# Expatriot contract offer for Dubai



## The_Greek (Jul 16, 2008)

Hello everybody, I just joined the forum because as most of you I also had an offer for moving and working in Dubai and I realy have some questions.
I am an automation engineer and the offer includes arround 60000 euro per year, car and house allowance, insuranse for me an my family, and the cost of some round trips back to home.
One thing I would like to ask is if this is a good deal or if I should check something else?
And something else and most importand is the following. They offer me an expatriot contract, with this kind of contract will I have to declare my incomes (in Dubai) to my home country or not?
and if yes will I pay taxes in my home country for my incomes in Dubai?

Thank you very much for your help in advance.


----------



## sallyparker (Jul 16, 2008)

*Good*

It sounds very good to me


----------



## Elphaba (Jan 24, 2008)

Salary sounds OK, but you haven't stated the amount of the allowances.

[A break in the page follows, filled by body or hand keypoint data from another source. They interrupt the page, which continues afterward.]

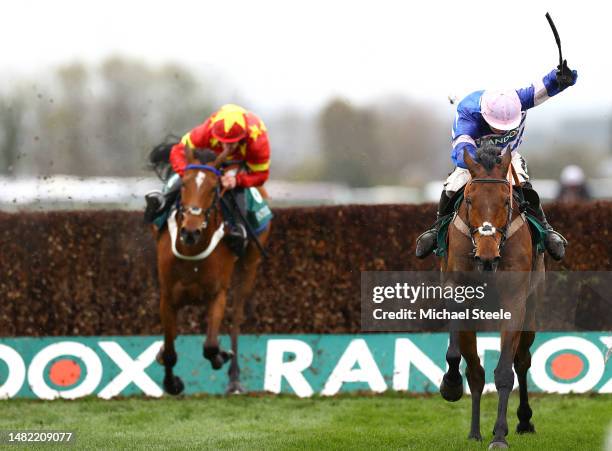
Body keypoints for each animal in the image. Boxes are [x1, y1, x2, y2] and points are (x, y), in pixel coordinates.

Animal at [152, 147, 272, 396]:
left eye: (213, 187)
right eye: (184, 184)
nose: (190, 230)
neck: (192, 250)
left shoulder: (217, 293)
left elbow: (210, 345)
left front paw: (220, 356)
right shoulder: (167, 295)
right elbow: (169, 350)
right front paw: (171, 383)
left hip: (249, 267)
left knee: (235, 319)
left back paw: (234, 380)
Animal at [440, 147, 544, 450]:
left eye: (506, 200)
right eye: (469, 199)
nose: (487, 257)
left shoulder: (514, 303)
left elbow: (505, 372)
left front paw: (499, 435)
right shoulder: (456, 291)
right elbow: (457, 356)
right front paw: (450, 385)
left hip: (531, 311)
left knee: (522, 362)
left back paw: (523, 421)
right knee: (475, 372)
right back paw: (474, 431)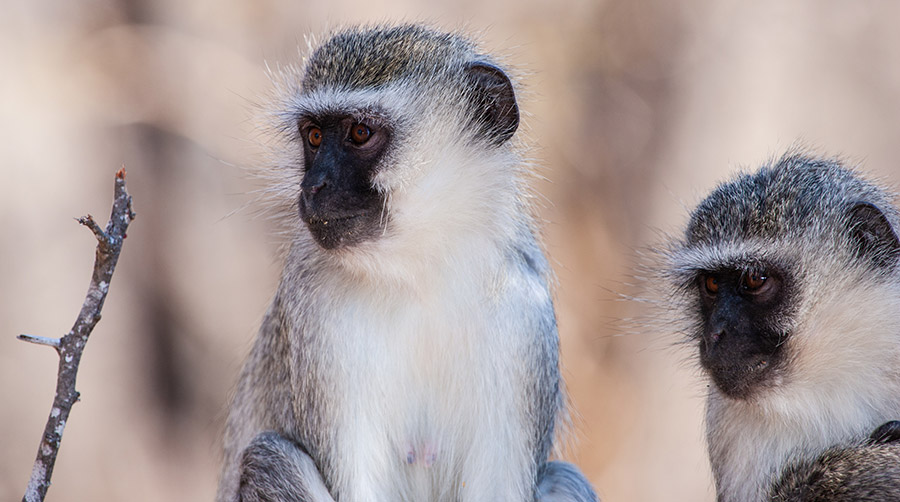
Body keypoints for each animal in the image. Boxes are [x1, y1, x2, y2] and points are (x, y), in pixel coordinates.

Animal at [216, 24, 598, 502]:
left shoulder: (525, 317)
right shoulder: (315, 312)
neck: (420, 271)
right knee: (270, 458)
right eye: (314, 136)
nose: (313, 185)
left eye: (360, 132)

Not all housing allowances are enough to cover the full rent.


As to whether you need to declare Dubai income in a home country depends on your home country and the tax laws that apply there. The rules are not the same for everywhere.

-


----------



## The_Greek (Jul 16, 2008)

So dear Elphaba I have to ask an accountand in Greece to find out what the situation would be.

I will try that.


----------